William Burges

William Burges

William Burges ARA was an English architect and designer. Among the greatest of the Victorian art-architects, he sought in his work to escape from both nineteenth-century industrialisation and the Neoclassical architectural style. His most notable works are Cardiff Castle, constructed between 1866 and 1928, and Castell Coch, both of which were built for John Crichton-Stuart, 3rd Marquess of Bute.
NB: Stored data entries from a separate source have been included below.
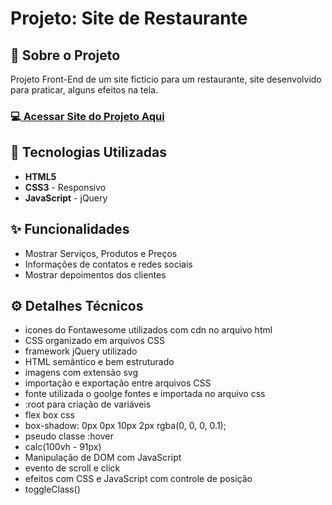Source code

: <!-- # <h1 align="center">Site de um restaurante, desenvolvido para treinar e servir de exemplo</h1>
<br>
<h3 align="start">link do site</h3>

<a>https://deangelleses.github.io/Site_restaurante-HTML-CSS-JavaScript_jQuery/</a>
<br>
## 🚀 Tecnologias
<div>
  <img src="https://img.shields.io/badge/HTML-239120?style=for-the-badge&logo=html5&logoColor=white">
  <img src="https://img.shields.io/badge/CSS-239120?&style=for-the-badge&logo=css3&logoColor=white">
  <img src="https://img.shields.io/badge/JavaScript-F7DF1E?style=for-the-badge&logo=javascript&logoColor=black">
  <img src="https://img.shields.io/badge/jQuery-0769AD?style=for-the-badge&logo=jquery&logoColor=white">
</div>
<br><br>
<h3 align="center">Tela para desktop</h3>
<h5 align="center">Tela inicial</h5>
<div align="center">
  <img src="https://github.com/DeangellesES/Site_restaurante-HTML-CSS-JavaScript_jQuery/blob/main/Tela%20inicial.png" width="800">
</div>
<br><br>
<h3 align="center">Responsivo para tablet</h3>
<div align="center">
  <img src="https://github.com/DeangellesES/Site_restaurante-HTML-CSS-JavaScript_jQuery/blob/main/responsivo%20tablet.png" width="600">
</div>
<br><br>
<h3 align="center">Responsivo para mobile</h3>
<div align="center">
  <img src="https://github.com/DeangellesES/Site_restaurante-HTML-CSS-JavaScript_jQuery/blob/main/responsivo%20mobile.png" width="400">
</div> -->

<h1>Projeto: Site de Restaurante</h1>

<h2>📌 Sobre o Projeto</h2>
<p>Projeto Front-End de um site ficticio para um restaurante, site desenvolvido para praticar, alguns efeitos na tela.</p>

<h3>💻<a href="https://deangelleses.github.io/Site_restaurante-HTML-CSS-JavaScript_jQuery/" target="_blank"> Acessar Site do Projeto Aqui</a></h3>

<h2>🚀 Tecnologias Utilizadas</h2>
<ul>
  <li><b>HTML5</b></li>
  <li><b>CSS3</b> - Responsivo</li>
  <li><b>JavaScript</b> - jQuery</li>
</ul>

<h2>✨ Funcionalidades</h2>
<ul>
  <li>Mostrar Serviços, Produtos e Preços</li>
  <li>Informações de contatos e redes sociais</li>
  <li>Mostrar depoimentos dos clientes</li>
</ul>

<h2>⚙️ Detalhes Técnicos</h2>
<ul>
  <li>icones do Fontawesome utilizados com cdn no arquivo html</li>
  <li>CSS organizado em arquivos CSS</li>
  <li>framework jQuery utilizado</li>
  <li>HTML semântico e bem estruturado</li>
  <li>imagens com extensão svg</li>
  <li>importação e exportação entre arquivos CSS</li>
  <li>fonte utilizada o goolge fontes e importada no arquivo css</li>
  <li>:root para criação de variáveis</li>
  <li>flex box css</li>
  <li>box-shadow: 0px 0px 10px 2px rgba(0, 0, 0, 0.1);</li>
  <li>pseudo classe :hover</li>
  <li>calc(100vh - 91px) </li>
  <li>Manipulação de DOM com JavaScript</li>
  <li>evento de scroll e click</li>
  <li>efeitos com CSS e JavaScript com controle de posição</li>
  <li>toggleClass()</li>
</ul>
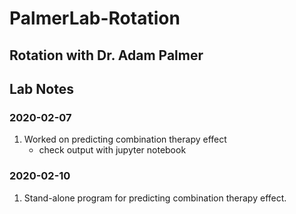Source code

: # PalmerLab-Rotation
Rotation with Dr. Adam Palmer
---
## Lab Notes

### 2020-02-07

1. Worked on predicting combination therapy effect
    - check output with jupyter notebook

### 2020-02-10

1. Stand-alone program for predicting combination therapy effect.
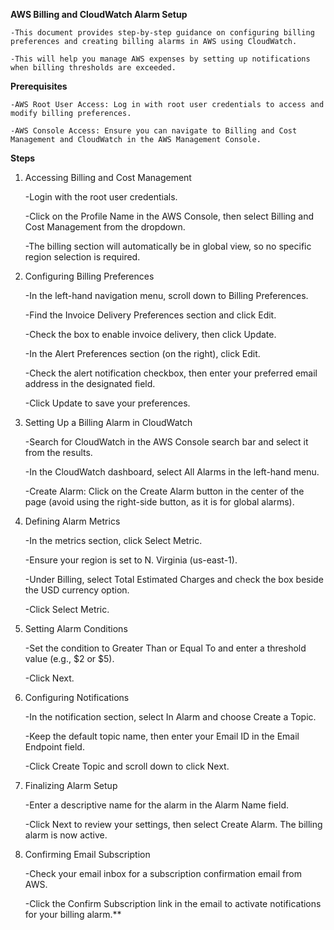**AWS Billing and CloudWatch Alarm Setup**

    -This document provides step-by-step guidance on configuring billing preferences and creating billing alarms in AWS using CloudWatch. 
    
    -This will help you manage AWS expenses by setting up notifications when billing thresholds are exceeded.

**Prerequisites**

    -AWS Root User Access: Log in with root user credentials to access and modify billing preferences.
    
    -AWS Console Access: Ensure you can navigate to Billing and Cost Management and CloudWatch in the AWS Management Console.
    
**Steps**

1. Accessing Billing and Cost Management
   
    -Login with the root user credentials.
   
    -Click on the Profile Name in the AWS Console, then select Billing and Cost Management from the dropdown.
   
    -The billing section will automatically be in global view, so no specific region selection is required.
   
3. Configuring Billing Preferences
   
    -In the left-hand navigation menu, scroll down to Billing Preferences.
   
    -Find the Invoice Delivery Preferences section and click Edit.
   
    -Check the box to enable invoice delivery, then click Update.
   
    -In the Alert Preferences section (on the right), click Edit.
   
    -Check the alert notification checkbox, then enter your preferred email address in the designated field.
   
    -Click Update to save your preferences.
   
5. Setting Up a Billing Alarm in CloudWatch
   
    -Search for CloudWatch in the AWS Console search bar and select it from the results.
   
    -In the CloudWatch dashboard, select All Alarms in the left-hand menu.
   
    -Create Alarm: Click on the Create Alarm button in the center of the page (avoid using the right-side button, as it is for global alarms).
   
7. Defining Alarm Metrics
   
    -In the metrics section, click Select Metric.
   
    -Ensure your region is set to N. Virginia (us-east-1).
   
    -Under Billing, select Total Estimated Charges and check the box beside the USD currency option.
   
    -Click Select Metric.
   
9. Setting Alarm Conditions
    
    -Set the condition to Greater Than or Equal To and enter a threshold value (e.g., $2 or $5).
   
    -Click Next.
   
11. Configuring Notifications
    
    -In the notification section, select In Alarm and choose Create a Topic.
    
    -Keep the default topic name, then enter your Email ID in the Email Endpoint field.
    
    -Click Create Topic and scroll down to click Next.
    
13. Finalizing Alarm Setup
    
    -Enter a descriptive name for the alarm in the Alarm Name field.
    
    -Click Next to review your settings, then select Create Alarm. The billing alarm is now active.
    
15. Confirming Email Subscription
    
    -Check your email inbox for a subscription confirmation email from AWS.
    
    -Click the Confirm Subscription link in the email to activate notifications for your billing alarm.**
About William Burges in brief

Summary William BurgesWilliam Burges ARA was an English architect and designer. Among the greatest of the Victorian art-architects, he sought in his work to escape from both nineteenth-century industrialisation and the Neoclassical architectural style. Burges’s career was short but illustrious; he won his first major commission for Saint Fin Barre’s Cathedral in Cork in 1863, when he was 35, and he died, in 1881, at his Kensington home, The Tower House, aged only 53. His architectural output was small but varied. He built churches, a cathedral, a warehouse, a university, a school, houses and castles. His most notable works are Cardiff Castle, constructed between 1866 and 1928, and Castell Coch, both of which were built for John Crichton-Stuart, 3rd Marquess of Bute. Other significant buildings include Gayhurst House, Buckinghamshire, Knightshayes Court, the Church of Christ the Consoler, St Mary’s, Studley Royal, in Yorkshire, and Park House, Cardiff. Many of his designs were never executed or were subsequently demolished or altered. For most of the century following his death, Victorian architecture was neither the subject of intensive study nor sympathetic attention. The revival of interest in Victorian art, architecture, and design in the later twentieth century led to a renewed appreciation of Burges and his work. In total Burges spent 18 months abroad developing his skills and drawing ideas that he used and re-used for the whole of his career.

Although he never went beyond Turkey, the art and architecture of the Far East, both Near and Far, had a significant impact on him; his fascination with Moorish design found ultimate expression in the Arab Room at Cardiff Castle. He died in Kensington, London, aged 53, and is buried at Kensington Cemetery, near his former home at St Paul’s, London. He is survived by his wife, Mary, and a son, William, who was born in 1827, and two daughters, Mary and Mary, who were both born in 1840, and Mary was married in 1851, and died in 1874, aged 83. He was buried at The Tower of London, next to his wife’s family home, which he had lived in since 1839. He also had a daughter, Mary Burges, who died in 1951, at the age of 83. Burge’s most notable work was Cardiff Castle in 1866, but he also worked on the Medieval Court for the Great Exhibition of 1851. His later work included metalwork, sculpture, jewellery, furniture and stained glass. His designs for Salisbury Cathedral, at Worcester College, Oxford, and at Knightshyes Court had been lost in the decades before. His lectures on Art Applied to Industry, a series of lectures he gave to the Society of Arts in 1864, illustrates the breadth of his interests; the topics covered including glass, pottery, brass and iron, gold and silver, furniture, the weaver’s art and external architectural decoration.